⟨

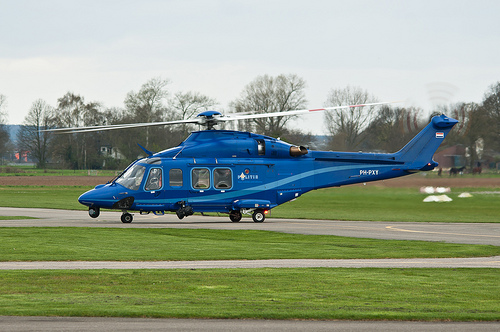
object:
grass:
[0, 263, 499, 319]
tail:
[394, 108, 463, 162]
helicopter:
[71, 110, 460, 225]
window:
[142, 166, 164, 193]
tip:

⟩
⟨

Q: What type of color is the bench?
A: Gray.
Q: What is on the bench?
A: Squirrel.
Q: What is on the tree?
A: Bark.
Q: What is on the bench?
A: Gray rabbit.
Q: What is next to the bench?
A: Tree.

⟩

* **Problem to solve**
Please state how many lines of the listing contain the word "bench", counting only matches with the same capitalization. Reply with the number alone.

* **Answer for this exercise**
4